Худшее последствие внутреннего нашествия 13 декабря 1981 года – не полицейское администрирование культурой и разгон творческих союзов, но вот именно эта одержимость пишущих нравственным долгом, если, конечно, они не пошли на коллаборацию. Если бы не произошел погром «Солидарности», политизация вскоре утратила бы свою интенсивность и возникло бы известное равновесие между обязанностями художника и гражданина. Однако еще раз la Pologne martyre притянула к себе всё внимание пишущих – воистину ревнивая богиня. И снова есть смысл процитировать Херберта, который сознаёт противоречие и отчаянно пытается его преодолеть – именно потому он и создает поэзию высокого класса:
Еще раз, как в XIX веке, польская поэзия оказалась на службе угнетенного народа. И если бы можно было поставить знак равенства между благородством чувств и искусством, между этикой человека и этикой художника, то следовало бы принять это как счастье в несчастьи.

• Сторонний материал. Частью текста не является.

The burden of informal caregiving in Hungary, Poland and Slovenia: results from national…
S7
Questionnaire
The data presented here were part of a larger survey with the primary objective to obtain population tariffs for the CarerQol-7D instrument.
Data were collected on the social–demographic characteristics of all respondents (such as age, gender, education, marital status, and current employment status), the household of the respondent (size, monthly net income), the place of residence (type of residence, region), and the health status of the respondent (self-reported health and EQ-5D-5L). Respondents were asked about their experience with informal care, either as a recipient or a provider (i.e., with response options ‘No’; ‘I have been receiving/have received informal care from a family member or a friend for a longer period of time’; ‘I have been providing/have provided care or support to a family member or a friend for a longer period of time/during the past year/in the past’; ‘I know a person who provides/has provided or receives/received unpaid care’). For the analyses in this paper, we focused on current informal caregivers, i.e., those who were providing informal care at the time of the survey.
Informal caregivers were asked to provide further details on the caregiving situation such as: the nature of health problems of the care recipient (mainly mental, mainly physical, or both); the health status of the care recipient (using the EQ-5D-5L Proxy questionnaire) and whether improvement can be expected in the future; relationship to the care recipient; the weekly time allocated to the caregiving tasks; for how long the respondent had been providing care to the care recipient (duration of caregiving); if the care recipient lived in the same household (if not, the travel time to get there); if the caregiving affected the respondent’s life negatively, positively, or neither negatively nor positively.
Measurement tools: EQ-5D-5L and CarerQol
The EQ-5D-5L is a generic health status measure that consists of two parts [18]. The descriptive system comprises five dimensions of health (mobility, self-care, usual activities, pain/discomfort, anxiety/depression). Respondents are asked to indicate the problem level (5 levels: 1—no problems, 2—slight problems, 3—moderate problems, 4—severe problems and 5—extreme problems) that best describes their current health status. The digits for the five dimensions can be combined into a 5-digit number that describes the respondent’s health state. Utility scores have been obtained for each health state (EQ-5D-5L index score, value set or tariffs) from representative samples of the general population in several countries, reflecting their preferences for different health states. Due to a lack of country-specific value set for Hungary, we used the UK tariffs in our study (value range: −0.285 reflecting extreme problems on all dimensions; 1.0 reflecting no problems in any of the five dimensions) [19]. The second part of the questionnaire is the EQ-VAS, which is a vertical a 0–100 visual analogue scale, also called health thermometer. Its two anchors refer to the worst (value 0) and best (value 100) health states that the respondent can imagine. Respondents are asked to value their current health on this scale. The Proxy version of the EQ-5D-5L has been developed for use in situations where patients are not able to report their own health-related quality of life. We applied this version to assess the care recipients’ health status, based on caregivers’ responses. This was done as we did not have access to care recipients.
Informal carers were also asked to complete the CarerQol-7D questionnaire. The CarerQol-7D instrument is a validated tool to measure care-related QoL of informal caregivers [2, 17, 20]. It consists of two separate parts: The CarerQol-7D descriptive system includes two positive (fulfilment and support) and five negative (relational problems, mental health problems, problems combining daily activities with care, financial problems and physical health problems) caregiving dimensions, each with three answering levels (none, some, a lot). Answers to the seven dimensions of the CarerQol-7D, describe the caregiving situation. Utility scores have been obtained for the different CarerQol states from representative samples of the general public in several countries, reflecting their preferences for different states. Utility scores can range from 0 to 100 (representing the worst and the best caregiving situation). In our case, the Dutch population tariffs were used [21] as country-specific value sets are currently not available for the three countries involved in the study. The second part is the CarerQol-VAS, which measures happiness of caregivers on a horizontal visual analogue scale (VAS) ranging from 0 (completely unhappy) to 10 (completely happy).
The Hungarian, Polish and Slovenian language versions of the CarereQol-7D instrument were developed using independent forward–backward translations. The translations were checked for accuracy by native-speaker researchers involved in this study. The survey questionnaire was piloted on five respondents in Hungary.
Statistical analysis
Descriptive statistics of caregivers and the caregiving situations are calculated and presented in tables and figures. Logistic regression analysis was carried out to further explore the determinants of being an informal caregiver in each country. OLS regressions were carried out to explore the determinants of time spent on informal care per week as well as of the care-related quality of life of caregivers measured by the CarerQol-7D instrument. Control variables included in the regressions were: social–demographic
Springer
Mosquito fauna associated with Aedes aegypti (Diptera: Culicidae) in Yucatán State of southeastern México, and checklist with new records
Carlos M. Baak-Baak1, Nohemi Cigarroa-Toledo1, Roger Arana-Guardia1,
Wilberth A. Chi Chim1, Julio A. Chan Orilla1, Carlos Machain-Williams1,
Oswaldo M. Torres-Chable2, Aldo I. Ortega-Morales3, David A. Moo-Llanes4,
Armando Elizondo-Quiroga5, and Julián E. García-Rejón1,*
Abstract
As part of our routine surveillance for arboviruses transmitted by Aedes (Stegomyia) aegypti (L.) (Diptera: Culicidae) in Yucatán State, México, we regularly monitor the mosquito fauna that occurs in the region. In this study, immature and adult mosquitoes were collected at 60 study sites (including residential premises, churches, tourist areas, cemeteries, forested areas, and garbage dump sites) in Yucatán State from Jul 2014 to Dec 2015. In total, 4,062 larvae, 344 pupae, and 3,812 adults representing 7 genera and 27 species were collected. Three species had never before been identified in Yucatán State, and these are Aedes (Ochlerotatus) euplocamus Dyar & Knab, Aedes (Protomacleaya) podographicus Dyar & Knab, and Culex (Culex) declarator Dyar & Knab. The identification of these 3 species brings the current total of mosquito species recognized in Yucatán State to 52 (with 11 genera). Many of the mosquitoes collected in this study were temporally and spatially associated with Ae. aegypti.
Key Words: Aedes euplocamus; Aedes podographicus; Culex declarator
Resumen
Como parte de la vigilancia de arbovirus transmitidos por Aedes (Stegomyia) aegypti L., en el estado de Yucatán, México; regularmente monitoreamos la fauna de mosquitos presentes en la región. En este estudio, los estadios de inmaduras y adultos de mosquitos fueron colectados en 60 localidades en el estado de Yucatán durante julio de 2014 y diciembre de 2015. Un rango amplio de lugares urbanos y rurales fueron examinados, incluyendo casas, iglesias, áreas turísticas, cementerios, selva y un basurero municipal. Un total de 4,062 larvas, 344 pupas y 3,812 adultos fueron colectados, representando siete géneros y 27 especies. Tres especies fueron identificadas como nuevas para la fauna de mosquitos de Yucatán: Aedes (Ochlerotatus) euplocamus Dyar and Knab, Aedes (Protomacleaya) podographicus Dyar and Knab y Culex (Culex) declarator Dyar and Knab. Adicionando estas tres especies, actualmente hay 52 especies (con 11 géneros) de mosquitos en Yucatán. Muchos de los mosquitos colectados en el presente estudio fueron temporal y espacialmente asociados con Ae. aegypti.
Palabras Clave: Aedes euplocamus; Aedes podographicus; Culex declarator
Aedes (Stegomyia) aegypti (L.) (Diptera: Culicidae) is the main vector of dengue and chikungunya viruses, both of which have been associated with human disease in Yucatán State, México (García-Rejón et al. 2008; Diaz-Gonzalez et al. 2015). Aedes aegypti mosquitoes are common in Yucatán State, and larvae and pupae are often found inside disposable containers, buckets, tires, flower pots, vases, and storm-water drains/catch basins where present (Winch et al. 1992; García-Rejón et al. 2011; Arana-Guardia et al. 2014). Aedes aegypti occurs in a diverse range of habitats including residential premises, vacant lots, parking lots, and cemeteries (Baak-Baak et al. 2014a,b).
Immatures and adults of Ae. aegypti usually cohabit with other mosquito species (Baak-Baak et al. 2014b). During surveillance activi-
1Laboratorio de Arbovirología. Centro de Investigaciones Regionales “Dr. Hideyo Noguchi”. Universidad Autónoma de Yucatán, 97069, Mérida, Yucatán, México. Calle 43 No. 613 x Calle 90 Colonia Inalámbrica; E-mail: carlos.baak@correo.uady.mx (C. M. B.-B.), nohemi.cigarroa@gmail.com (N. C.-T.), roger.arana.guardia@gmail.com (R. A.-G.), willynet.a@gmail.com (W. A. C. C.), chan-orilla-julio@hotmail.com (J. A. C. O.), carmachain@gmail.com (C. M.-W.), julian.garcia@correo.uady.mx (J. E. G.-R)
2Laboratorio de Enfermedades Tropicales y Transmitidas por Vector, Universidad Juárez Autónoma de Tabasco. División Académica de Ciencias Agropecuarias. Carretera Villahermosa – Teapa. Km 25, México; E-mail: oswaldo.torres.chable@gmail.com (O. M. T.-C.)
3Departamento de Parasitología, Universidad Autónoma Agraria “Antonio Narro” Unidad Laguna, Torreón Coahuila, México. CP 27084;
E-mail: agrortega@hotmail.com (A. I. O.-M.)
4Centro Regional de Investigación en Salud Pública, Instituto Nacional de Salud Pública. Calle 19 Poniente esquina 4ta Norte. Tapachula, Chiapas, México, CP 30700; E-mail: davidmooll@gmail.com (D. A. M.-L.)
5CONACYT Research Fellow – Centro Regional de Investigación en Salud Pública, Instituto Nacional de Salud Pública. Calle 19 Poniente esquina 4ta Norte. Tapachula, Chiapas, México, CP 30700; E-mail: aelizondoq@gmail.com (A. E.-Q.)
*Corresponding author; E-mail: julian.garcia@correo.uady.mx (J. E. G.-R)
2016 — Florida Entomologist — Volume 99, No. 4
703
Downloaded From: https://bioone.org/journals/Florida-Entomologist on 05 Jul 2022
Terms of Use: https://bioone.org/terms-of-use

Если, однако, в прошлом веке эта служба навязала польской поэзии одну-единственную тему и затормозила развитие прозы, то и сегодня существуют причины, по которым замкнуться в узкий круг значит еще больше отдалиться от восприятия явлений в более широком масштабе, без чего нет подлинно великой литературы.
Тема, конечно, коммунизм, борьба с коммунизмом… Тема в высшей степени универсальная, и уже само включение Польши в империю с планетарными амбициями, как и горькое знание, полученное при этом, создают исключительные возможности для польской литературы, позволяя ей бóльшую зрелость, чем та, что возможна в западных литературах. Но в то же время появляется серьезное препятствие в виде постоянного противопоставления Запада и Востока. Это противопоставление, вероятно, обладает какой-то политической полезностью, но для поэта оно пусто, ибо демонические силы XX века тогда заслоняются, а то, что является лишь симптомом заболевания, выдается за его причину. Кто-то, не помню уж кто, то ли Зиновьев, то ли Безансон, заметил, что коммунизм – это рак, то есть у него нет своей консистенции, независимой от организма: это те же самые клетки, ведущие себя несколько иначе, чем когда они здоровы. И рак распространяется по всей планете не всегда в формах очевидных и легко обнаруживаемых. Потому-то, увы, вся риторика свободы, обращенная против тирании, звучит чуточку слишком приподнято, ибо нет такого противника, каким был, к примеру, царизм – есть лишь «огромная пасть небытия», как в стихотворении Херберта «Чудовище пана Когито»[49]
. Это стихотворение – кстати, пример того, что какие бы то ни было обобщения относительно положения литературы следует принимать со щепоткой здорового недоверия, раз один поэт с высоким уровнем сознания сумел ускользнуть от правил, по которым его существование невозможно. «Чудовище пана Когито» – стихотворение универсальное, и, когда я читаю его американским студентам, как не раз это делал, они его прекрасно понимают.Обостренное сознание – без него сегодня не может возникнуть искусство высокого полета. Но это предполагает дистанцию по отношению к социальным институтам и поиски глубоких корней вещей. То, что жизнь под властью коммунистов – кошмар лжи и уродства, стало слишком очевидно, и наступил конец аллюзиям, метафорам и сатире. Сомнительно, можно ли тут что-то еще прибавить и стоит ли. Но нельзя и уйти в «чистое искусство», свысока взирающее на человеческие страдания. После долгих десятилетий всякого рода «ангажированности» круг замкнулся, и мы возвращаемся, по крайней мере в нашей части Европы, к недоверчивости начала века, обогащенные знанием ужаса, что таился под поверхностью иллюзорного покоя, прежде чем вместе с 1914 годом выйти наружу и сопутствовать нам по сей день.
1984
Конец великого княжества
Прушинский, Ивашкевич… А теперь меня одолевает совсем не похожий на них человек и писатель – Юзеф Мацкевич. Перед войной он был сотрудником виленского «Слова», редактор которого, его брат Станислав Мацкевич, устраивал много шума, сражался статьями, политиканствовал, дуэлянтствовал (на саблях), попал за оппозиционность в лагерь в Березе-Картузской. А Юзеф сидел где-то в редакции, и это всё, что о нем было известно.